» WORK ITEM
Beginning at the line with "hfov_deg: 40.2", please repeat each line exactly through the end of the records below, including that first line and the last, but no pictures.

----------

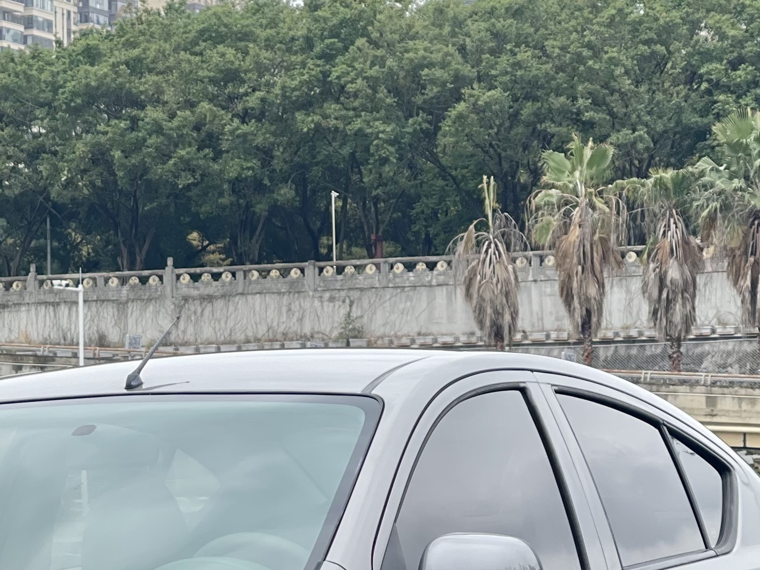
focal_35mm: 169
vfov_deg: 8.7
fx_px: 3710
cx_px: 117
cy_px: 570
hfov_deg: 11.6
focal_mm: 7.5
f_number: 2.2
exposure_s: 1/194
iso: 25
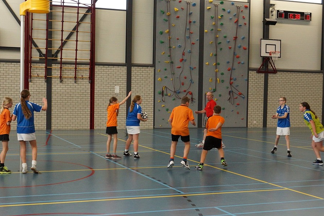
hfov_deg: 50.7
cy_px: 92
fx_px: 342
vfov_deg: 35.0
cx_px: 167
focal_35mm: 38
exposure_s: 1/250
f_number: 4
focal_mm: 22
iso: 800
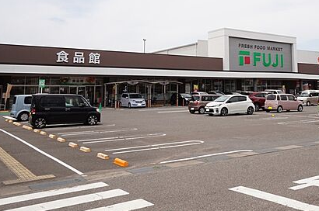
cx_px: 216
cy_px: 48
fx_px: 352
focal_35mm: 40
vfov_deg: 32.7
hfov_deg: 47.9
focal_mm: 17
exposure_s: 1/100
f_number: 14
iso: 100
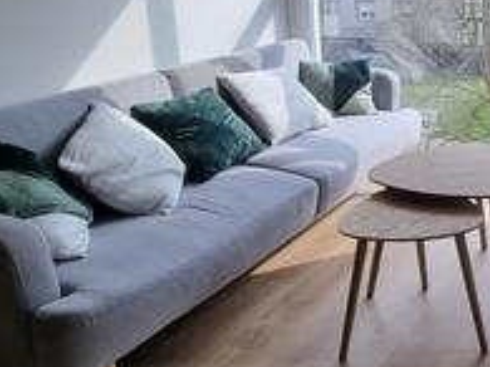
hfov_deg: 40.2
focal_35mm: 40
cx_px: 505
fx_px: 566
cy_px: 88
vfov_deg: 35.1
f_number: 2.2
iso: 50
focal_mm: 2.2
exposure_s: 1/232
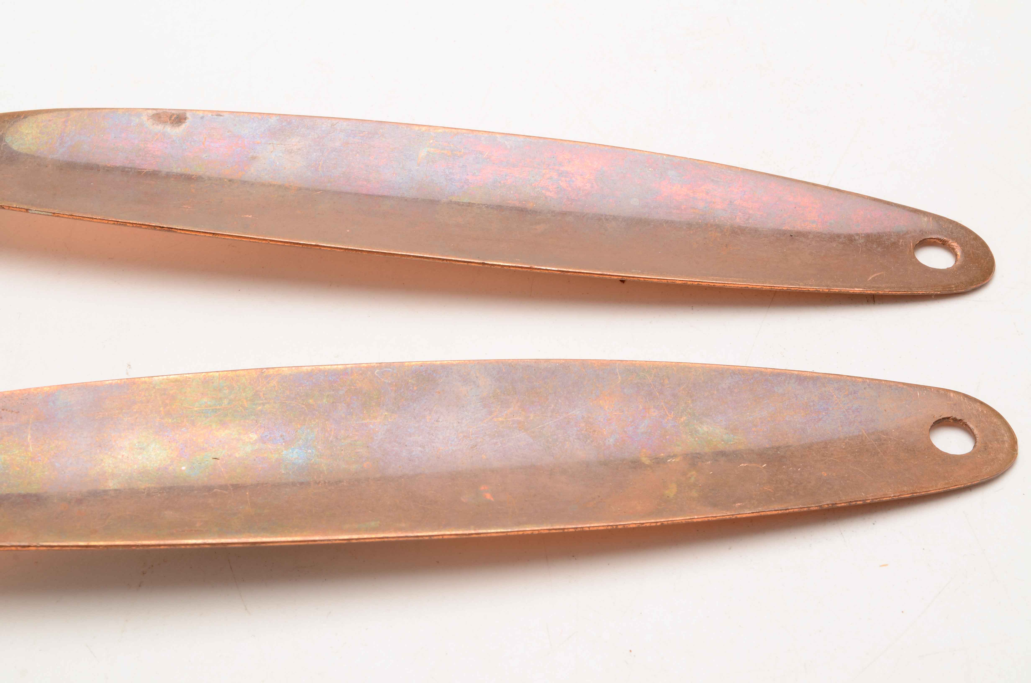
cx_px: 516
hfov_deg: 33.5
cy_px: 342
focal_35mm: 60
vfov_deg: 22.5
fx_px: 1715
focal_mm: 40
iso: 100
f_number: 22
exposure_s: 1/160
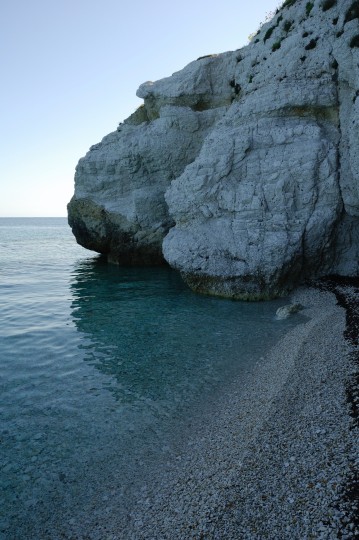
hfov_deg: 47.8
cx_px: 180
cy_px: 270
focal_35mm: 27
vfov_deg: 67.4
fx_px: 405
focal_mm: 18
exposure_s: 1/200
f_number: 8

----------

» REPLY
hfov_deg: 40.2
focal_35mm: 40
cx_px: 505
fx_px: 566
cy_px: 88
vfov_deg: 35.1
f_number: 2.2
iso: 50
focal_mm: 2.2
exposure_s: 1/232
cx_px: 516
hfov_deg: 33.5
cy_px: 342
focal_35mm: 60
vfov_deg: 22.5
fx_px: 1715
focal_mm: 40
iso: 100
f_number: 22
exposure_s: 1/160
hfov_deg: 47.8
cx_px: 180
cy_px: 270
focal_35mm: 27
vfov_deg: 67.4
fx_px: 405
focal_mm: 18
exposure_s: 1/200
f_number: 8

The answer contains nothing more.